The Master managed to keep a straight face when Dick absently intimated that he was afraid there was no harm done as yet.
“It would make Betty miserable to go against my wishes, I think,” continued the Master, “and I don’t want her to be made miserable. That’s why I’m talking to you now. She could not possibly become engaged, except against my very strongest wishes, to a man who had never earned his own living or done any work at all in the world. And that—well, that—”
“That’s me, of course,” said the rueful Dick, cutting at his gaiters with a crop.
“Well, so far it does rather seem to fit, doesn’t it?” continued the Master. “But, mind you, Dick, don’t you run away with the idea that I have any down on you or want to put any obstacles in your way. Not a bit of it. God knows I’m no Puritan, neither have I any quarrel with a man’s love of sport and animals; not much. But there’s got to be something else in a real man’s life, you know, Dick. Beer and skittles are all very well—an excellent institution, especially combined with the sort of admirable knowledge of horses and dogs, and the sort of seat in the saddle that you have, my friend. But over and above all that, you know, I want something else from the man who is to marry our Betty. I don’t ask you to become an F.R.S., but, begad! Dick, I do ask you to prove that you can play a man’s part in the world, outside sport as well as in it; and that, if you’re put to it, you can earn your own living and enough to give a wife bread and butter. And if you’ll just think of it for a minute, I believe you’ll see that it’s not too much to ask, either. It’s what I’d ask of a man before I’d trust him to carry out a piece of business for me; and Betty—well, she’s more than any other piece of business I can think of to me.”

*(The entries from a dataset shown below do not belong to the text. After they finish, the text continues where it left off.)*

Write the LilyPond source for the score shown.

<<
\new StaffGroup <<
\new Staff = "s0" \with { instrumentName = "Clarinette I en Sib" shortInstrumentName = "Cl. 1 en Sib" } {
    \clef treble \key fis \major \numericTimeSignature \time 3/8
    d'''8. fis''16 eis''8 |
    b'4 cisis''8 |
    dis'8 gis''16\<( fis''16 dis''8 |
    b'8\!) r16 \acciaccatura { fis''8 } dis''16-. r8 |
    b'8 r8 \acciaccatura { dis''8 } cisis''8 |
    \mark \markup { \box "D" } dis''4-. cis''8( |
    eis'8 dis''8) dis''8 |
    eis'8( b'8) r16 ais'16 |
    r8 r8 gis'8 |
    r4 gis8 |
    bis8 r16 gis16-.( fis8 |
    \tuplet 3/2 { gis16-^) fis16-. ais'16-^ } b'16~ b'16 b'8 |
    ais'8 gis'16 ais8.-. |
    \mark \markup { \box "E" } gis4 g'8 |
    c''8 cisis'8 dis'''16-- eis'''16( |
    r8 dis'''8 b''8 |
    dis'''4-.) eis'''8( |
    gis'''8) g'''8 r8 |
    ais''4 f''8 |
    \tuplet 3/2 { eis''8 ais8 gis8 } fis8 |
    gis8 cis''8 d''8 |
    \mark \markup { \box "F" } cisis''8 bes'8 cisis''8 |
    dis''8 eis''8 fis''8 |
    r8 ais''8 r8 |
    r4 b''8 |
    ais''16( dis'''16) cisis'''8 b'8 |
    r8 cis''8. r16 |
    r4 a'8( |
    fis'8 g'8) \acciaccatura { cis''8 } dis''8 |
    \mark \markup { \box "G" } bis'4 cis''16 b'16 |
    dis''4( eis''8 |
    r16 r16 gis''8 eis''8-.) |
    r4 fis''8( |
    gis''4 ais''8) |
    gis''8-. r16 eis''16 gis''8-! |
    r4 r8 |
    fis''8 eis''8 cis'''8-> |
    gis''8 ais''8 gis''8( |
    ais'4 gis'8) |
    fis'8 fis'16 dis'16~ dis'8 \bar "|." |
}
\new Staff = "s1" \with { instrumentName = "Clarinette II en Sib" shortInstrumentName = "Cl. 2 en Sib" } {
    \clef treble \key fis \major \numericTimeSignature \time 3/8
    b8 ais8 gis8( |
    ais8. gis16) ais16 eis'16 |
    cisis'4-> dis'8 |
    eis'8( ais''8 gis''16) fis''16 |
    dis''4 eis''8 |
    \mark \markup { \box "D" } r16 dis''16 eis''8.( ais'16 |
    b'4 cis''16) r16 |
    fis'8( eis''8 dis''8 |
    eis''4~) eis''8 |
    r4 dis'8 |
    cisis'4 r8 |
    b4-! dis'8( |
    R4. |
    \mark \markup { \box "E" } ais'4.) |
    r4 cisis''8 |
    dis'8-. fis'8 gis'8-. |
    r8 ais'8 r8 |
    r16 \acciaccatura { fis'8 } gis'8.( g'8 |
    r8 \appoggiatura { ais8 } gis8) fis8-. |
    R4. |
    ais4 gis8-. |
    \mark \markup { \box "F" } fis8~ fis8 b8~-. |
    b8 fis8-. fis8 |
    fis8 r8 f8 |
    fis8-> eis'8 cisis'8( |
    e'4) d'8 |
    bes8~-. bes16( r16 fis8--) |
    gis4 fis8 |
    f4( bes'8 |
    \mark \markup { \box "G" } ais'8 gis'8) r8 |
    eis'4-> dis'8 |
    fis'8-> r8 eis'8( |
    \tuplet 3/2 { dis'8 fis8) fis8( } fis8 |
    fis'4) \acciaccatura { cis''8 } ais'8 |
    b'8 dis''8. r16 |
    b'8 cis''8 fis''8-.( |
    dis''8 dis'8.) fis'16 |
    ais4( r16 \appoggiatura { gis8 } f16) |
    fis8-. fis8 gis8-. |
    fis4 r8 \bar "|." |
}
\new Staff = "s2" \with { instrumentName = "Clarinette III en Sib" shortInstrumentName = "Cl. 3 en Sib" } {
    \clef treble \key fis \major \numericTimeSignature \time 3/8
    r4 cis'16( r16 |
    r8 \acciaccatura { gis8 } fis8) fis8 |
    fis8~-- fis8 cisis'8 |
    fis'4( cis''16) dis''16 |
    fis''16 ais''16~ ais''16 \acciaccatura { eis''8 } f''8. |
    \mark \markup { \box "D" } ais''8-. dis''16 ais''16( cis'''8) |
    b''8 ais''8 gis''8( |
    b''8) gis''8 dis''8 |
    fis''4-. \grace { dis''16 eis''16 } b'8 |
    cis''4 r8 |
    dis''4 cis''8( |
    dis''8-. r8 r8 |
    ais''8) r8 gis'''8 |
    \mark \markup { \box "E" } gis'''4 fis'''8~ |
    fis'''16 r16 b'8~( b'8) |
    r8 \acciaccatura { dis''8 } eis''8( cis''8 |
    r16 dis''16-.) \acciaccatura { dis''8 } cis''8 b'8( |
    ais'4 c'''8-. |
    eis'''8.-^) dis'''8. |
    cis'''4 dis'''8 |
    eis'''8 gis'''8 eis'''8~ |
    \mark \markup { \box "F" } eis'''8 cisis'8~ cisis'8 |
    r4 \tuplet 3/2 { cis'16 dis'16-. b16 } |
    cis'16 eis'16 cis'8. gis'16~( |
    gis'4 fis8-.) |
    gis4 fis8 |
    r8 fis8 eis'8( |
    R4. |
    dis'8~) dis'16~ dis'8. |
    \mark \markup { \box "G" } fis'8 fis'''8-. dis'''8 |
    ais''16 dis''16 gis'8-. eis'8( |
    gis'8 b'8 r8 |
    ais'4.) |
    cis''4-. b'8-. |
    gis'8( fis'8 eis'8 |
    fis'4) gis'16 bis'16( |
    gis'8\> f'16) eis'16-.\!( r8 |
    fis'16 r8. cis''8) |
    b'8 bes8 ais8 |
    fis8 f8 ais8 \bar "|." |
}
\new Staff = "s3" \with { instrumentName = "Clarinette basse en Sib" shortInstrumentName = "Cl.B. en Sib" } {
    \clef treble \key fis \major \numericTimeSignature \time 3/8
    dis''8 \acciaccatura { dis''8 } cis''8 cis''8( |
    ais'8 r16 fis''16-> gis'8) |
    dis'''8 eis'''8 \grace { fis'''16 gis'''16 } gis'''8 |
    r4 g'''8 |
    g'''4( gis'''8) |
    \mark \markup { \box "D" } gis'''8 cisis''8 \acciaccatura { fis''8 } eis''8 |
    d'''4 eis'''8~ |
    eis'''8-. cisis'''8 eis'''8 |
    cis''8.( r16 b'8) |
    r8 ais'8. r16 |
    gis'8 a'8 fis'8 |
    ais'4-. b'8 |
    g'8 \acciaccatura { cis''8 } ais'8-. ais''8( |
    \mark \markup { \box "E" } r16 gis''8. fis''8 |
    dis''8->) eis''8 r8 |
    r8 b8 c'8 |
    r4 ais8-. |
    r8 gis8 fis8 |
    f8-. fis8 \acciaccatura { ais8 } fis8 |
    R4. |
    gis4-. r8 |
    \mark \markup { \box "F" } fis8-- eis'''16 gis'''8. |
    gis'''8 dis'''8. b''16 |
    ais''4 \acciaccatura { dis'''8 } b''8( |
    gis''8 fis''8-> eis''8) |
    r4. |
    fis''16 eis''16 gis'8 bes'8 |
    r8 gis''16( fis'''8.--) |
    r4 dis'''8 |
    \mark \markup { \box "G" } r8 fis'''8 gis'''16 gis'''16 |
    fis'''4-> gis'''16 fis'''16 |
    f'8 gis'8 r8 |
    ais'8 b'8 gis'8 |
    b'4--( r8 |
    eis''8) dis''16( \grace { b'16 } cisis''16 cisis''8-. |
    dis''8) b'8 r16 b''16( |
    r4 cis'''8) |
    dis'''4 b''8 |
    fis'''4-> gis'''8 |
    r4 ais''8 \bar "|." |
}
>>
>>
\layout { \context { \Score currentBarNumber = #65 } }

Dick Vaughan saw it all very clearly. He quite frankly admitted the justification for the Master’s remarks.
“And so,” he added, rather despondently—“so this is my notice to quit, eh?”
“If you took it as that, and acted on it permanently, I should think I had greatly overrated you, my friend,” replied the Master, with warmth. “No; but, as between men, it’s my notice to you that I appeal to your sense of honor to say nothing to Betty, to go no farther in the matter, until—until you’ve proved yourself as well in other ways as you’ve already proved yourself over the hurdles.”
“Oh, that! But, of course, I love riding, and—”
“You’ll find you’ll love some other things, too, once you’ve mastered them, as you have horses and dogs. I can tell you there’s just as much fun in mastering men as there is in handling horses. I used to think the only thing I could do, besides breeding wolfhounds, was to write. And I suppose I didn’t do the writing very well. Anyway, it didn’t bring in money enough for the wolfhounds and—and some other matters. So I went out to Australia and did something else. Now I can do the writing when I like, and—well, old Finn there is in no danger of being sold to pay the butcher.”